TAREFA: Copie por inteiro, sem alterar nada, o texto sobre o vazamento de CPFs que vem logo abaixo.

TRECHO DO TEXTO:
• • •

Nas investigações a PF descobriu que os dois acusados, além de divulgarem ilegalmente os CPFs de 223 milhões de brasileiros, venderam informações sigilosas sobre o Imposto de Renda.

Marcos Roberto já tinha passagem pela polícia por ataques cibernéticos cometidos ao sistemas do Exército Brasileiro, Senado Federal e Tribunal Superior Eleitoral. É a segunda vez que ele é preso pelo crime.

Yuri Ferraz, que trabalhava na Prefeitura de Petrolina (PE), inicialmente era apenas alvo de buscas, mas acabou preso pela PF, após os policiais encontrarem uma arma ilegal em sua residência.

O ministro do Supremo Tribunal federal (STF) Alexandre Moraes autorizou a operação dentro do Inquérito das Fake News, uma vez que o vazamento chegou até as autoridades do STF.

Os investigadores da PF, então, acessaram o banco de dados feito por Yuri e confirmaram a suspeita de que não só CPFs haviam sido divulgados.

A planilha, que possuía 14 gigabytes com 223 milhões de CPFs, também revelava dados mais sensíveis, como o Imposto de Renda. Para acessar esse último, entretanto, era necessário um pagamento em Bitcoin (moeda digital) aos acusados.

A diligência detectou na conta de Marcos Roberto movimentação de cerca de US$ 10 mil em criptomoedas. A última transação foi no último dia 12 de março.

Acusado de reunir e vender os dados vazados, Yuri Ferraz teve a prisão preventiva decretada pelo ministro do STF Alexandre de Moraes, a pedido dos investigadores.

Operação “Deepwater”

• • •

TRECHOS DE DADOS:
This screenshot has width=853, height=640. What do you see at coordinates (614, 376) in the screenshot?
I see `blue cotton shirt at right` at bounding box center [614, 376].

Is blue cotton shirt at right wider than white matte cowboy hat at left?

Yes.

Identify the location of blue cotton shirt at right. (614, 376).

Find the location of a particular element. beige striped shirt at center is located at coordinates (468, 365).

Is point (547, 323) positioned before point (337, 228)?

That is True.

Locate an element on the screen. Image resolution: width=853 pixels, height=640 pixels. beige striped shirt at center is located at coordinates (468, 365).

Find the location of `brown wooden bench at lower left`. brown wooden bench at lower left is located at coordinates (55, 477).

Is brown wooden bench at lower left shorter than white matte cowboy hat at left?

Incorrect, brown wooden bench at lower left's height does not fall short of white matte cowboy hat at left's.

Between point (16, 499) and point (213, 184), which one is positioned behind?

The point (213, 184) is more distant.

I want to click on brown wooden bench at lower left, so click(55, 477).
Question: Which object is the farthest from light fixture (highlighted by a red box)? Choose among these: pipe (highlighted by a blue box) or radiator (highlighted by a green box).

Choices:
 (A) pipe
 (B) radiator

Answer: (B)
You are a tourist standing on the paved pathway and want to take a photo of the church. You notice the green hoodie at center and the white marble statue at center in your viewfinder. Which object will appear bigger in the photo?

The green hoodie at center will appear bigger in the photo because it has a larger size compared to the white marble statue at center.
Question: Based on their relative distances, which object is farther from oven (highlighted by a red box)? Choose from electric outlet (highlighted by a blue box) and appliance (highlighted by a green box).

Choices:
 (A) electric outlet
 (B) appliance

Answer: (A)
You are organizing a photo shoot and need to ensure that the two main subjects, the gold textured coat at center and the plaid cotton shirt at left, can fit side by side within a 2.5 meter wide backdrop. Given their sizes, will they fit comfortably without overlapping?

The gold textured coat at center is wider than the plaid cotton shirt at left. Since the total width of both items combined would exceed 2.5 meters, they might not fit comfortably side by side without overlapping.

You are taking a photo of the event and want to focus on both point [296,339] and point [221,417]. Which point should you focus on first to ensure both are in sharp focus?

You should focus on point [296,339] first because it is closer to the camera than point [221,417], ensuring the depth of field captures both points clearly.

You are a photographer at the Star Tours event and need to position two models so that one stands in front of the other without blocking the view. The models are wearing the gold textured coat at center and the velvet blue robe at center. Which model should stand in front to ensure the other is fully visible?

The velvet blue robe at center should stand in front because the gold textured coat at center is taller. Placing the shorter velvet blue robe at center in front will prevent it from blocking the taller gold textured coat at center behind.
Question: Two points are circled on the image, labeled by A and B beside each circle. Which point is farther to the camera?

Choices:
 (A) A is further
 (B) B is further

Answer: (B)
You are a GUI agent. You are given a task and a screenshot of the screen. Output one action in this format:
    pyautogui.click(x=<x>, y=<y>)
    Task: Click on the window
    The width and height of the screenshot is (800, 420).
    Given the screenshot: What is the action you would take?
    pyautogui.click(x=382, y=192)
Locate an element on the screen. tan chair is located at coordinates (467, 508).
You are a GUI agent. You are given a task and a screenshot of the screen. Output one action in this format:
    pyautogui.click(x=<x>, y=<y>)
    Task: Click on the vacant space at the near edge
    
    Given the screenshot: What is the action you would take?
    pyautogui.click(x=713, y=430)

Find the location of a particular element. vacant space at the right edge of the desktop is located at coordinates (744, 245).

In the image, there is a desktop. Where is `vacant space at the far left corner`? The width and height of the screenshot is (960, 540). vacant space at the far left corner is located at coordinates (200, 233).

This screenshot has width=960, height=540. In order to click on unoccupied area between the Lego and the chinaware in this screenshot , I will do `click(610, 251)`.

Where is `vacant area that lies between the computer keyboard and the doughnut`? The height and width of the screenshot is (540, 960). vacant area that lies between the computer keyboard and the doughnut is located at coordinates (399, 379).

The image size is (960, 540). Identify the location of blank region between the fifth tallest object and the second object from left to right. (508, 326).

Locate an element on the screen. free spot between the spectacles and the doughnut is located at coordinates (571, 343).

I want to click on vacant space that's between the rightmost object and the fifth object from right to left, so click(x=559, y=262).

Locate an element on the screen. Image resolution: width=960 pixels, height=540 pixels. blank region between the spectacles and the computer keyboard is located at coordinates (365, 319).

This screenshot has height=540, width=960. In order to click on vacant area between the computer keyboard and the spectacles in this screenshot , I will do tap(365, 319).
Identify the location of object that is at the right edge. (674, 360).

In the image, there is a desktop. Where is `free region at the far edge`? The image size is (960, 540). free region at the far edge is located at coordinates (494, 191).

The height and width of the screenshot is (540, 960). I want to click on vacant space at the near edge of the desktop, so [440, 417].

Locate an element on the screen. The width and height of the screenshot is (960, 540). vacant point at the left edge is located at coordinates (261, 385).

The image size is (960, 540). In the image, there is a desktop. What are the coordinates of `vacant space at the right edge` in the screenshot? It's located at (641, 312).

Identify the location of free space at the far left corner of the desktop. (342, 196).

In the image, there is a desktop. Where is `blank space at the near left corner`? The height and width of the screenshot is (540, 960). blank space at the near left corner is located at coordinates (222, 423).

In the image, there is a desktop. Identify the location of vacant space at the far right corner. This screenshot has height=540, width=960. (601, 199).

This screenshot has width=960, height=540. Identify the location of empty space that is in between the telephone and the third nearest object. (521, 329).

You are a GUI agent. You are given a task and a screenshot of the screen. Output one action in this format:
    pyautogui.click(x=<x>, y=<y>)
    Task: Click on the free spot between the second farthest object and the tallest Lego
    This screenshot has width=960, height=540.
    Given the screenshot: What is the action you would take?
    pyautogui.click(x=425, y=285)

• • •

RESPOSTA:
Nas investigações a PF descobriu que os dois acusados, além de divulgarem ilegalmente os CPFs de 223 milhões de brasileiros, venderam informações sigilosas sobre o Imposto de Renda.

Marcos Roberto já tinha passagem pela polícia por ataques cibernéticos cometidos ao sistemas do Exército Brasileiro, Senado Federal e Tribunal Superior Eleitoral. É a segunda vez que ele é preso pelo crime.

Yuri Ferraz, que trabalhava na Prefeitura de Petrolina (PE), inicialmente era apenas alvo de buscas, mas acabou preso pela PF, após os policiais encontrarem uma arma ilegal em sua residência.

O ministro do Supremo Tribunal federal (STF) Alexandre Moraes autorizou a operação dentro do Inquérito das Fake News, uma vez que o vazamento chegou até as autoridades do STF.

Os investigadores da PF, então, acessaram o banco de dados feito por Yuri e confirmaram a suspeita de que não só CPFs haviam sido divulgados.

A planilha, que possuía 14 gigabytes com 223 milhões de CPFs, também revelava dados mais sensíveis, como o Imposto de Renda. Para acessar esse último, entretanto, era necessário um pagamento em Bitcoin (moeda digital) aos acusados.

A diligência detectou na conta de Marcos Roberto movimentação de cerca de US$ 10 mil em criptomoedas. A última transação foi no último dia 12 de março.

Acusado de reunir e vender os dados vazados, Yuri Ferraz teve a prisão preventiva decretada pelo ministro do STF Alexandre de Moraes, a pedido dos investigadores.

Operação “Deepwater”